### Problem requirements
Return the full listing, character for character.
══ Exercise data ══
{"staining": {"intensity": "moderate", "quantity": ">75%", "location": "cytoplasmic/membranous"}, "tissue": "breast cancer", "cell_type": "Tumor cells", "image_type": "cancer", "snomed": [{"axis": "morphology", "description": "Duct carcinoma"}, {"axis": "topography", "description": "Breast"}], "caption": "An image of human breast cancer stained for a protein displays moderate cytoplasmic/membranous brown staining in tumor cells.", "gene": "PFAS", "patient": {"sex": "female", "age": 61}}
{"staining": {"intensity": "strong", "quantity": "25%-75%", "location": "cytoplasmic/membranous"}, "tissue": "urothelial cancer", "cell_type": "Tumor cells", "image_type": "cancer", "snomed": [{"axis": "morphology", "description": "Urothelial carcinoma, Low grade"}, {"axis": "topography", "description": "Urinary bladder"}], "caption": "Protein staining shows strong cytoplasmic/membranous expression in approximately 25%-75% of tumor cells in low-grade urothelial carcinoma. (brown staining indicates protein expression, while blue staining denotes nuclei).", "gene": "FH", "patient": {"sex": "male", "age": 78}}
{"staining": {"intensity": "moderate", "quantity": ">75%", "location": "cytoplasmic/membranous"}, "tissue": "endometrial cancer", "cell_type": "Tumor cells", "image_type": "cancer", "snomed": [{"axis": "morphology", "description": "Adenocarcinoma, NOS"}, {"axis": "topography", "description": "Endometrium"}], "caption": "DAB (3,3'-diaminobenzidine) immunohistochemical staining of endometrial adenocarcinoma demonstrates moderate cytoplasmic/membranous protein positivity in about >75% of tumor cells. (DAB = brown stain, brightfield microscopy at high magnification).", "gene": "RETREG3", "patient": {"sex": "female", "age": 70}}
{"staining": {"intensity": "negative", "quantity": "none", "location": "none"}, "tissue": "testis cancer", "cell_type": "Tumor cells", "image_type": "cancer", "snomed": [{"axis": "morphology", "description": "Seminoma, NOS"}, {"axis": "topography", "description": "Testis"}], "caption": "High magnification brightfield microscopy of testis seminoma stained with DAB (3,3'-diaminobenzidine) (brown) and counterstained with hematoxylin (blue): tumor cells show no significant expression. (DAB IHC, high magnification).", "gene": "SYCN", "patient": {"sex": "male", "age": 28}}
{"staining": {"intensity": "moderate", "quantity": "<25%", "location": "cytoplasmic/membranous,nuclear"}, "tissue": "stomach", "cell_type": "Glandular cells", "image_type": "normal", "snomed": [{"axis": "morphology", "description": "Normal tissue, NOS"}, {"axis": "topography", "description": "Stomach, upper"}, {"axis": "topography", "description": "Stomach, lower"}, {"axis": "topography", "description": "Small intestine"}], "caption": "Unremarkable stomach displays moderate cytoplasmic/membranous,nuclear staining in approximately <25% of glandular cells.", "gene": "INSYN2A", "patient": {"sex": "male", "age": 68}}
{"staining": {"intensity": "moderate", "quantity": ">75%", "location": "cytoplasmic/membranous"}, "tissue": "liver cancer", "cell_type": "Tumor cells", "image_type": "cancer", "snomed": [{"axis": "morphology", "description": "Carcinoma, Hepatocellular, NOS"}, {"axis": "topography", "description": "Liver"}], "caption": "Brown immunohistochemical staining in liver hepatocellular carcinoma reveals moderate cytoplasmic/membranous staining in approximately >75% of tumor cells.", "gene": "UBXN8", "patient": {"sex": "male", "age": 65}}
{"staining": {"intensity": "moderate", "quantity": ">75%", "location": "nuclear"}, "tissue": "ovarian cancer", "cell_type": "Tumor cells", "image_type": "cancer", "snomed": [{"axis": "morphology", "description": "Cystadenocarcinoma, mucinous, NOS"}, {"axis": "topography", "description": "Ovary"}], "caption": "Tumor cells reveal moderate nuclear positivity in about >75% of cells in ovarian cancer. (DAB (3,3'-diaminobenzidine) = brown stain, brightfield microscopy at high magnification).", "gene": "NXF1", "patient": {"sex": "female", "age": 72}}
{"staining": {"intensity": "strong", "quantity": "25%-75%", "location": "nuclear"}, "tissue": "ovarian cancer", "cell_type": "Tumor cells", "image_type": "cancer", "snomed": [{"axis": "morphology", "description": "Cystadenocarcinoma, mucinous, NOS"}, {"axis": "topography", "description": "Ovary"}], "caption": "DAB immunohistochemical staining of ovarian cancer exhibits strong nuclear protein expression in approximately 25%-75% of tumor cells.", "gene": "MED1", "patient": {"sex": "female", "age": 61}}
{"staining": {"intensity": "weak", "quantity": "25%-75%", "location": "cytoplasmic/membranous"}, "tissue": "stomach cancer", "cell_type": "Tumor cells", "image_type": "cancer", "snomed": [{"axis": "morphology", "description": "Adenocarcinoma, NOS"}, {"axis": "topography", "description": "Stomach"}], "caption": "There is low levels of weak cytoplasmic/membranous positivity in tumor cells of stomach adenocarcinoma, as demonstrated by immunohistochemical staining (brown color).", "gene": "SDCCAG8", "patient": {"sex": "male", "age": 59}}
═══
### Expected answer
{"staining": {"intensity": "moderate", "quantity": ">75%", "location": "cytoplasmic/membranous"}, "tissue": "breast cancer", "cell_type": "Tumor cells", "image_type": "cancer", "snomed": [{"axis": "morphology", "description": "Duct carcinoma"}, {"axis": "topography", "description": "Breast"}], "caption": "An image of human breast cancer stained for a protein displays moderate cytoplasmic/membranous brown staining in tumor cells.", "gene": "PFAS", "patient": {"sex": "female", "age": 61}}
{"staining": {"intensity": "strong", "quantity": "25%-75%", "location": "cytoplasmic/membranous"}, "tissue": "urothelial cancer", "cell_type": "Tumor cells", "image_type": "cancer", "snomed": [{"axis": "morphology", "description": "Urothelial carcinoma, Low grade"}, {"axis": "topography", "description": "Urinary bladder"}], "caption": "Protein staining shows strong cytoplasmic/membranous expression in approximately 25%-75% of tumor cells in low-grade urothelial carcinoma. (brown staining indicates protein expression, while blue staining denotes nuclei).", "gene": "FH", "patient": {"sex": "male", "age": 78}}
{"staining": {"intensity": "moderate", "quantity": ">75%", "location": "cytoplasmic/membranous"}, "tissue": "endometrial cancer", "cell_type": "Tumor cells", "image_type": "cancer", "snomed": [{"axis": "morphology", "description": "Adenocarcinoma, NOS"}, {"axis": "topography", "description": "Endometrium"}], "caption": "DAB (3,3'-diaminobenzidine) immunohistochemical staining of endometrial adenocarcinoma demonstrates moderate cytoplasmic/membranous protein positivity in about >75% of tumor cells. (DAB = brown stain, brightfield microscopy at high magnification).", "gene": "RETREG3", "patient": {"sex": "female", "age": 70}}
{"staining": {"intensity": "negative", "quantity": "none", "location": "none"}, "tissue": "testis cancer", "cell_type": "Tumor cells", "image_type": "cancer", "snomed": [{"axis": "morphology", "description": "Seminoma, NOS"}, {"axis": "topography", "description": "Testis"}], "caption": "High magnification brightfield microscopy of testis seminoma stained with DAB (3,3'-diaminobenzidine) (brown) and counterstained with hematoxylin (blue): tumor cells show no significant expression. (DAB IHC, high magnification).", "gene": "SYCN", "patient": {"sex": "male", "age": 28}}
{"staining": {"intensity": "moderate", "quantity": "<25%", "location": "cytoplasmic/membranous,nuclear"}, "tissue": "stomach", "cell_type": "Glandular cells", "image_type": "normal", "snomed": [{"axis": "morphology", "description": "Normal tissue, NOS"}, {"axis": "topography", "description": "Stomach, upper"}, {"axis": "topography", "description": "Stomach, lower"}, {"axis": "topography", "description": "Small intestine"}], "caption": "Unremarkable stomach displays moderate cytoplasmic/membranous,nuclear staining in approximately <25% of glandular cells.", "gene": "INSYN2A", "patient": {"sex": "male", "age": 68}}
{"staining": {"intensity": "moderate", "quantity": ">75%", "location": "cytoplasmic/membranous"}, "tissue": "liver cancer", "cell_type": "Tumor cells", "image_type": "cancer", "snomed": [{"axis": "morphology", "description": "Carcinoma, Hepatocellular, NOS"}, {"axis": "topography", "description": "Liver"}], "caption": "Brown immunohistochemical staining in liver hepatocellular carcinoma reveals moderate cytoplasmic/membranous staining in approximately >75% of tumor cells.", "gene": "UBXN8", "patient": {"sex": "male", "age": 65}}
{"staining": {"intensity": "moderate", "quantity": ">75%", "location": "nuclear"}, "tissue": "ovarian cancer", "cell_type": "Tumor cells", "image_type": "cancer", "snomed": [{"axis": "morphology", "description": "Cystadenocarcinoma, mucinous, NOS"}, {"axis": "topography", "description": "Ovary"}], "caption": "Tumor cells reveal moderate nuclear positivity in about >75% of cells in ovarian cancer. (DAB (3,3'-diaminobenzidine) = brown stain, brightfield microscopy at high magnification).", "gene": "NXF1", "patient": {"sex": "female", "age": 72}}
{"staining": {"intensity": "strong", "quantity": "25%-75%", "location": "nuclear"}, "tissue": "ovarian cancer", "cell_type": "Tumor cells", "image_type": "cancer", "snomed": [{"axis": "morphology", "description": "Cystadenocarcinoma, mucinous, NOS"}, {"axis": "topography", "description": "Ovary"}], "caption": "DAB immunohistochemical staining of ovarian cancer exhibits strong nuclear protein expression in approximately 25%-75% of tumor cells.", "gene": "MED1", "patient": {"sex": "female", "age": 61}}
{"staining": {"intensity": "weak", "quantity": "25%-75%", "location": "cytoplasmic/membranous"}, "tissue": "stomach cancer", "cell_type": "Tumor cells", "image_type": "cancer", "snomed": [{"axis": "morphology", "description": "Adenocarcinoma, NOS"}, {"axis": "topography", "description": "Stomach"}], "caption": "There is low levels of weak cytoplasmic/membranous positivity in tumor cells of stomach adenocarcinoma, as demonstrated by immunohistochemical staining (brown color).", "gene": "SDCCAG8", "patient": {"sex": "male", "age": 59}}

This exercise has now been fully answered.